C’était ridicule, dans tellement de sens que ça en devenait d’autant plus ridicule. Stupide, même. Tu n’étais pas homme à aimer faire la guerre. Tu étais plutôt du genre à te complaire dans des situations stables, dans la monotonie du quotidien. Tu étais même d’autant plus enclin à négocier qu’à te battre. Alors pourquoi vous vous faisiez la guerre comme ça ? Bonne question. Curiosité dont tu ne possèdes pas la réponse. Mais tu supposes que c’est l’effet de deux caractères de merde mis en opposition. Deux forces en contradiction qui n’ont fait qu’être présentes, l’une comme l’autre. C’est ce seul crime qui a mis le feu aux poudres. Enfin ce n’est que ton avis. Et il pourrait être réfuté par milles bonnes raisons de le remettre en question. Mais tu ne le feras pas, pas envie, pas le besoin. Les tensions se sont apaisées alors à quoi bon, maintenant que vous aviez tous les deux compris que c’était un affrontement vain, inutile, indésirable en fin de compte.

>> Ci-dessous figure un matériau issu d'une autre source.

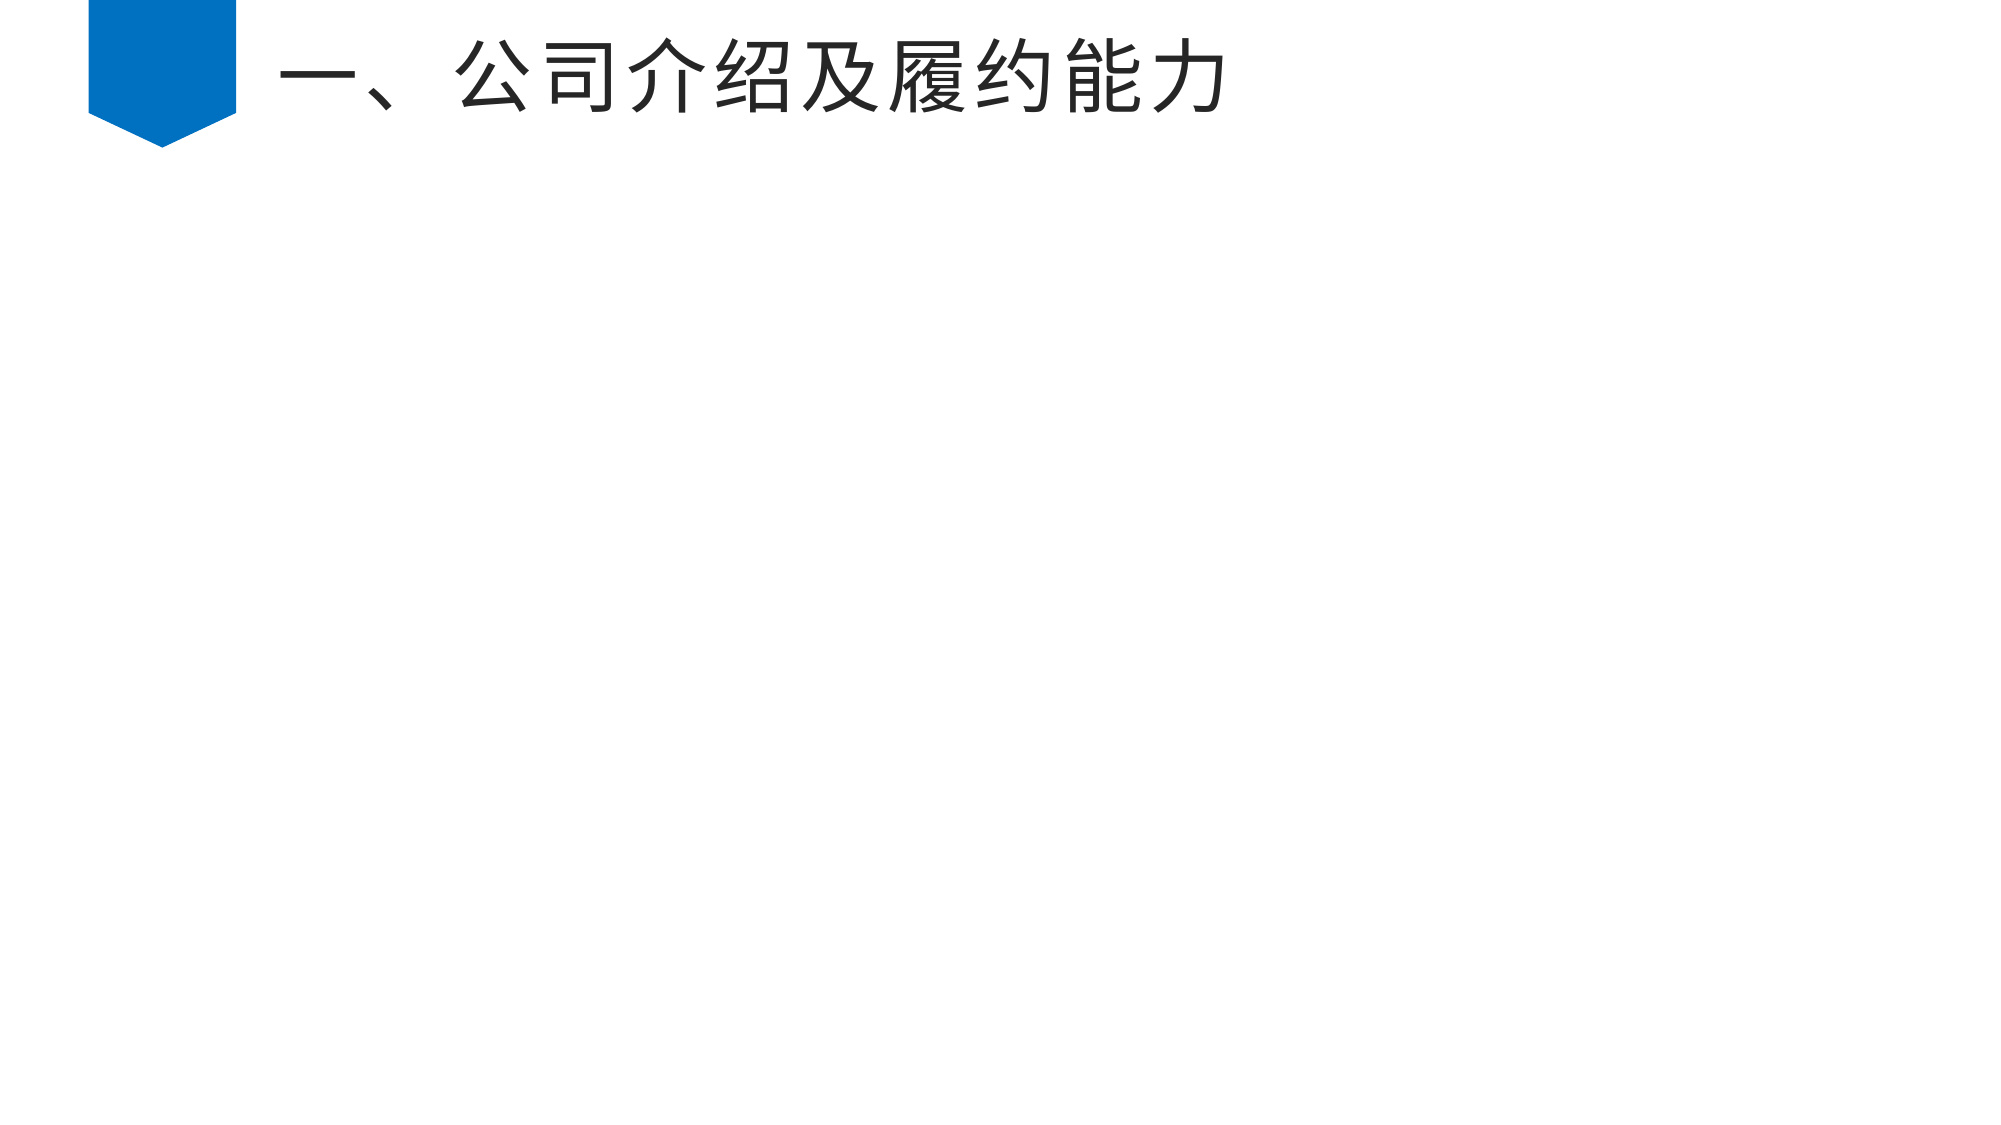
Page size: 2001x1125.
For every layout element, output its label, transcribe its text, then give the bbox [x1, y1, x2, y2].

title 一、公司介绍及履约能力 [262, 15, 1940, 132]
text_box [87, 0, 238, 149]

Alors tu ris avec elle, d’un rire discret, étouffé. C’est drôle de se dire que les choses auraient pu se passer différemment si vous n’aviez pas été si cons. Deux beaux abrutis. Ça t’amuse et ça te désespère de toi-même.
« On est bien con. »
Et le plus con dans l’histoire, c’est qu’il a fallu un pas grand-chose pour que les choses tournent dans un meilleur sens. Qu’elle t’aide et que t’ais l’idée de lui amener sa boite de sushis. Il suffisait de faire un pas, dans un sens comme dans un autre.

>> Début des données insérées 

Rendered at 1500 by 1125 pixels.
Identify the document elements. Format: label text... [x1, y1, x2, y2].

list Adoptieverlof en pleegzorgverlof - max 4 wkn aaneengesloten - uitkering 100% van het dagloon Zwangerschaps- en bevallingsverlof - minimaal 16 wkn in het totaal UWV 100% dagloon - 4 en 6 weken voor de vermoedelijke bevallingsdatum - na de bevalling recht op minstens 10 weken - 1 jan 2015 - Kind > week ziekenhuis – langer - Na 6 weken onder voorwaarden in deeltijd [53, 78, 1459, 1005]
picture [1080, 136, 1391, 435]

« Tu sais quoi ? Ni toi ni moi n'avons de raisons. C'était même pas drôle, j'avais juste envie de t'arracher la gueule. L’expression t’arrache un bref sourire, sans doute parce que tu avais la même envie. Quand elle se mettait à te narguer par exemple, tu voulais juste lui arracher la gueule, comme elle le dit si bien. C’est ridicule pas vrai ? »
Tu ne peux qu’approuver.
« Complètement ridicule. »
Un soupir s’échappe de tes lèvres, t’échappes un nouveau gloussement tout juste retenu.

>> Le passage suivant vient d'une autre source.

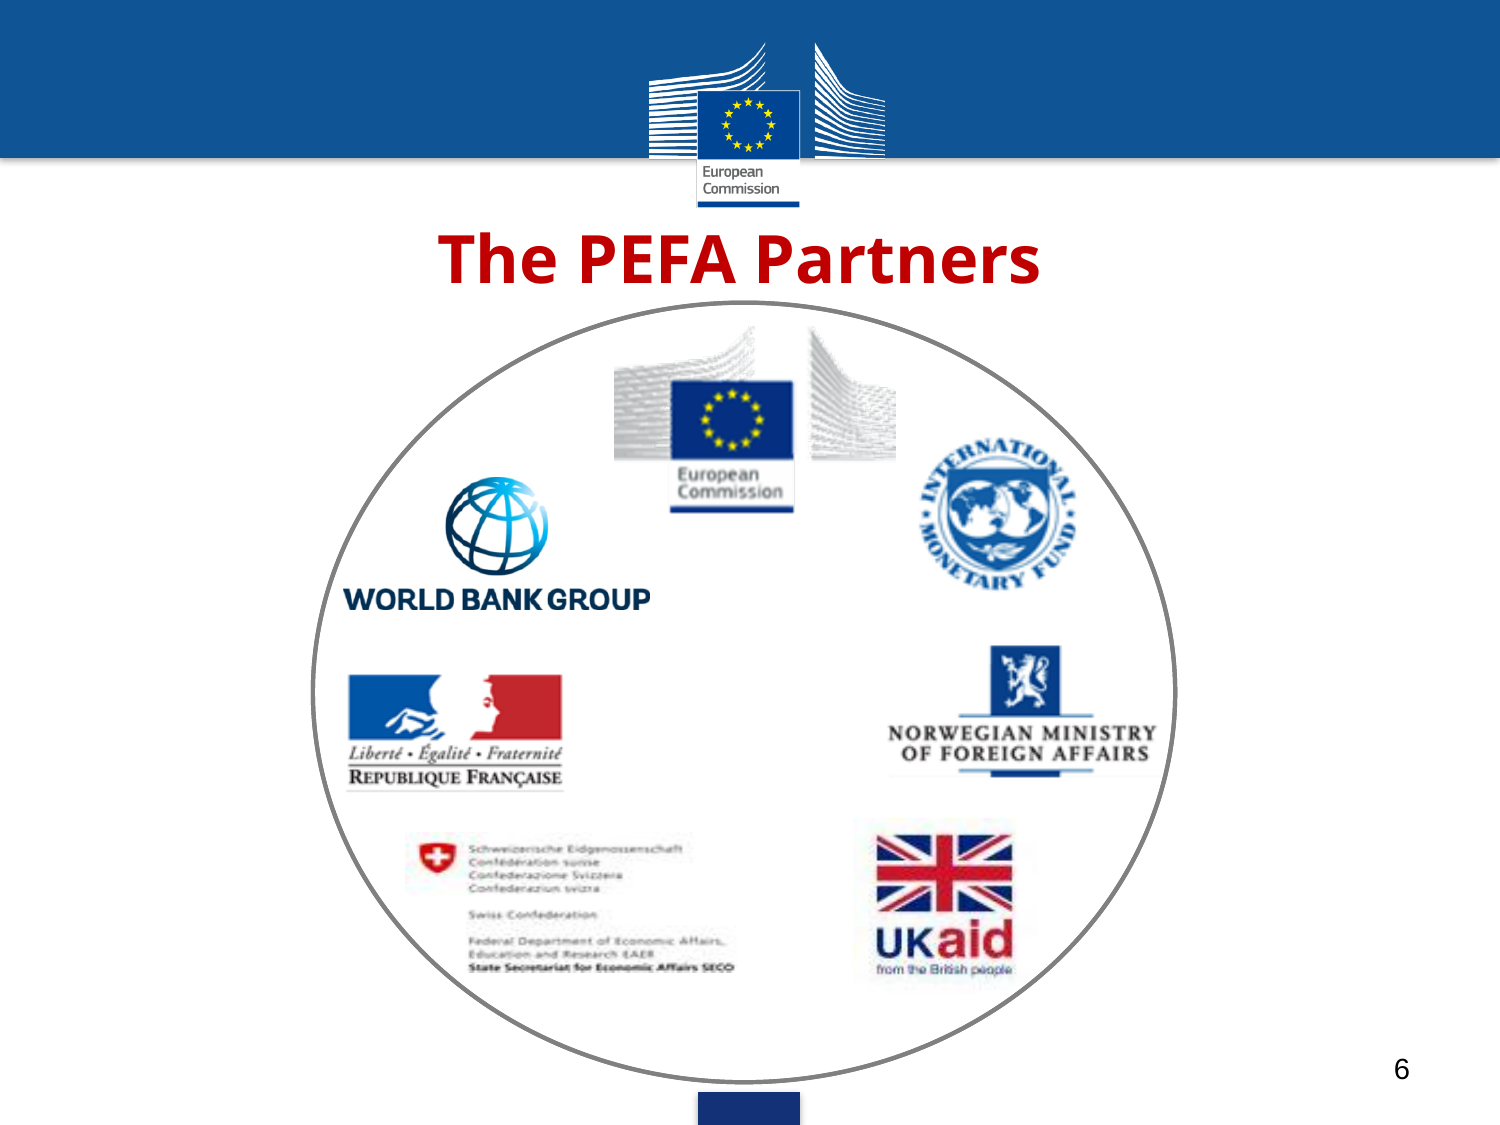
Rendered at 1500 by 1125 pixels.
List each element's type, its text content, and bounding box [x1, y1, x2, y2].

« Mais j’étais pareil alors je ne pense pas pouvoir te juger là-dessus. Tu marques un silence. Ni même te juger du tout, après tout je te connais pas. »
Tu n’es pas encore à la considérer comme une amie, mais tu envisages. Peut-être. Peut-être pas. C’est un peu tôt, alors que vous enteriez tout juste la hache de guerre. Tu ne sais même pas si ce serait une bonne idée en fin de compte. Tu ne la connais pas tant que ça après tout. Mais ce n’est pas comme si ça ne pouvait pas changer, un jour.